His duck was, I think, if you can find anything wrong with any of his dishes, his weakest course. I felt my particular piece of duck was a little grey, a little overcooked. I would have liked it to be a little more pink, so that it wasn't as tough. But that tamarind sauce really did transport us.
Finally, his dessert, was such an impressive final note to end on for so many reasons. One: his plating. It was this grey mass that came to the table, a color you rarely see in food. It wasn't beige, it wasn't brown -- it was grey. That was fascinating to me. And then he had all these other textual components on top with -- matcha, shattered miso custard. Everything had a balance of savory and sweet, the miso and the sesame, and the green tea which has tannins, so it makes your mouth pucker a little bit. It was so lovely when you ate it all together. It had this velvety texture, this lightness and smoothness. It had just enough sweetness too, just barely enough to make it taste like a true dessert, which was perfect for all of us at the end of such a big meal. It was so beautiful. I hope that he makes it again.

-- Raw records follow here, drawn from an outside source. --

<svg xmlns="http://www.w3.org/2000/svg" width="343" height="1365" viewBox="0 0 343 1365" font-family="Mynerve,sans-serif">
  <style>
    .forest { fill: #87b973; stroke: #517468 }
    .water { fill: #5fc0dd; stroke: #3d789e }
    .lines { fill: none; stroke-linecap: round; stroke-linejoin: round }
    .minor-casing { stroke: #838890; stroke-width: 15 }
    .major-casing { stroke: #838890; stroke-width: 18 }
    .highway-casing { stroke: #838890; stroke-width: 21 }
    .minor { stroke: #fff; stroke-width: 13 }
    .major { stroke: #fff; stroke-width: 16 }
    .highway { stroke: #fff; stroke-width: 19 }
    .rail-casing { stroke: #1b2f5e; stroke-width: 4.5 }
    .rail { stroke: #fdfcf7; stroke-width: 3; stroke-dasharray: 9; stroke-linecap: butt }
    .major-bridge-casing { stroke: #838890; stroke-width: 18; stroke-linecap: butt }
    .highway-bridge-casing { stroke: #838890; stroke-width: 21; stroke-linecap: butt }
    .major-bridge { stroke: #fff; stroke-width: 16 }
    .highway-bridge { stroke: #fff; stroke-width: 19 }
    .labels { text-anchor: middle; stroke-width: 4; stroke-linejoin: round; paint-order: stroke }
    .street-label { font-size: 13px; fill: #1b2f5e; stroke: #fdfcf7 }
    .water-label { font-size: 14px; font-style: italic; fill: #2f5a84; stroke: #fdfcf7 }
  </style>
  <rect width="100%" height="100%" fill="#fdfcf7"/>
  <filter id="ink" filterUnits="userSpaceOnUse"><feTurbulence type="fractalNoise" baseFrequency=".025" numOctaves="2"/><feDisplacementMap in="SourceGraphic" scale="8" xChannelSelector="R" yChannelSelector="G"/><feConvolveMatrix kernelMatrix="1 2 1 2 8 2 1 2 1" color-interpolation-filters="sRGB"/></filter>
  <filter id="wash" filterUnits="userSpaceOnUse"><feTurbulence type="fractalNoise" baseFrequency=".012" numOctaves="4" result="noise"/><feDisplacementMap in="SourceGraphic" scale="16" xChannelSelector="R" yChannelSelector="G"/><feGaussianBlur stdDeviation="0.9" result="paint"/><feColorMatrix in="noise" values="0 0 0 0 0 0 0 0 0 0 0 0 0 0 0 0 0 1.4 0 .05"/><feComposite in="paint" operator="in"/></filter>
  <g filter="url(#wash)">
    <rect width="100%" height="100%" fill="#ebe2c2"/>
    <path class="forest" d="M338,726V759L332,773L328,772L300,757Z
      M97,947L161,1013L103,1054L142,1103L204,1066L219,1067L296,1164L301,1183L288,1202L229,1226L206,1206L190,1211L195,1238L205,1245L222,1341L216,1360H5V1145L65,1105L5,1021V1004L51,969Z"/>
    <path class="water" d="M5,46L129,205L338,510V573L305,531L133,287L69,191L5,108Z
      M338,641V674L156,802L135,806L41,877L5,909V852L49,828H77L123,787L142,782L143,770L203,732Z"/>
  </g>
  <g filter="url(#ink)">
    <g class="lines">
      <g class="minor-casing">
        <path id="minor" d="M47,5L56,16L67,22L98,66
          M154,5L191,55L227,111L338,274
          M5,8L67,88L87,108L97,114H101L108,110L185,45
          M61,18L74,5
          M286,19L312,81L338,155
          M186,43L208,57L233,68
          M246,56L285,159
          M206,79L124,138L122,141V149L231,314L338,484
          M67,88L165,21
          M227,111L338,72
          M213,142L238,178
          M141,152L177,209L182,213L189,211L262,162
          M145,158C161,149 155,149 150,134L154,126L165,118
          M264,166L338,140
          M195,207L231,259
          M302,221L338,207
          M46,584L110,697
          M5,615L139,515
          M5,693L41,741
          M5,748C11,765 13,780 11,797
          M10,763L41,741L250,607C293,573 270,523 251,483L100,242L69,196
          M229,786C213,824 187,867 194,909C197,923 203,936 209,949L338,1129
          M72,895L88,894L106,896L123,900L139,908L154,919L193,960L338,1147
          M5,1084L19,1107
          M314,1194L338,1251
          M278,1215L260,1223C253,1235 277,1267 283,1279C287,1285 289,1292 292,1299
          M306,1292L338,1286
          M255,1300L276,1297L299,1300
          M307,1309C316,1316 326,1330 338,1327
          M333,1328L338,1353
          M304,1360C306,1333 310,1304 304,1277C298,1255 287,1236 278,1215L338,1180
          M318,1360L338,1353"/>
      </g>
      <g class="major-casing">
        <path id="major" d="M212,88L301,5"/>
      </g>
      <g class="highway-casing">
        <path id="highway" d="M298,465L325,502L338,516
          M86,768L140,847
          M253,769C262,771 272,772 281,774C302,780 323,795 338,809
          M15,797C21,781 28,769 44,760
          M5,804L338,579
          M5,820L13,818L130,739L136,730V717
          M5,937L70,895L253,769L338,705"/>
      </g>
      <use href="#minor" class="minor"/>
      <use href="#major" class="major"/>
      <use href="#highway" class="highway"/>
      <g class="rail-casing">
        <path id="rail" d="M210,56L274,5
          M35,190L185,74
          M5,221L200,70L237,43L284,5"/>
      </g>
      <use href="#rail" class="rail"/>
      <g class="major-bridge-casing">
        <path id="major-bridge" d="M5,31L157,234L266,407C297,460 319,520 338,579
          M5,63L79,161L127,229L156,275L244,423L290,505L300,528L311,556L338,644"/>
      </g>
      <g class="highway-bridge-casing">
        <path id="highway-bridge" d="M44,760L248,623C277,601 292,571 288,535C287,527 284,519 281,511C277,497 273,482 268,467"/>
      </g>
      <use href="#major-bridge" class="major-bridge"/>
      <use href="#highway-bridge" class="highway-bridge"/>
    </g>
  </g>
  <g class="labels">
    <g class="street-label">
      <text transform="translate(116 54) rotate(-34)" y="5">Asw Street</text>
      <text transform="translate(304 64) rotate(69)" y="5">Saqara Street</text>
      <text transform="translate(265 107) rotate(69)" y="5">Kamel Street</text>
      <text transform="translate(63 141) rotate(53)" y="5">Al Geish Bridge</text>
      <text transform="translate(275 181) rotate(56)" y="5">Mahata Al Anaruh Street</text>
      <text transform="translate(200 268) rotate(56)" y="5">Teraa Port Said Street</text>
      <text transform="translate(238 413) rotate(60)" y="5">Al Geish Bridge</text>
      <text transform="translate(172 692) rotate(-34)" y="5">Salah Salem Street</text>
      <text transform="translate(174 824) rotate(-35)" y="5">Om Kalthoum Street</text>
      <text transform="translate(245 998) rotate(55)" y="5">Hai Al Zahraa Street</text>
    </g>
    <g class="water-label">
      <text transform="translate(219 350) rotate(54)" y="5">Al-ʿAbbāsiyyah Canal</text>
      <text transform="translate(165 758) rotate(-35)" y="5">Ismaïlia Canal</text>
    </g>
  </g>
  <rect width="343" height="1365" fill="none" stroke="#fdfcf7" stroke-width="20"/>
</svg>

We're so proud of Doug. It was such a difficult decision. I know we say that every year, but it's true. All the food we ate that night was exceptional and heartfelt from three chefs who really are at the top of the heap. I am so proud that Doug was the winner. I've known him a long time, and I have so much respect and admiration for him. I think he cooked his heart out from beginning to end, and I just will be thrilled to see whatever he does next.
Bravotv.com: Anything else you want to add to the whole season?
GS: I loved it! It was so much fun!
Bravotv.com: Ready for Top Chef in New Orleans?
GS: Born ready! On to New Orleans. It’s going to be over the top, insanely, unbelievably fun. And sweaty, but amazing.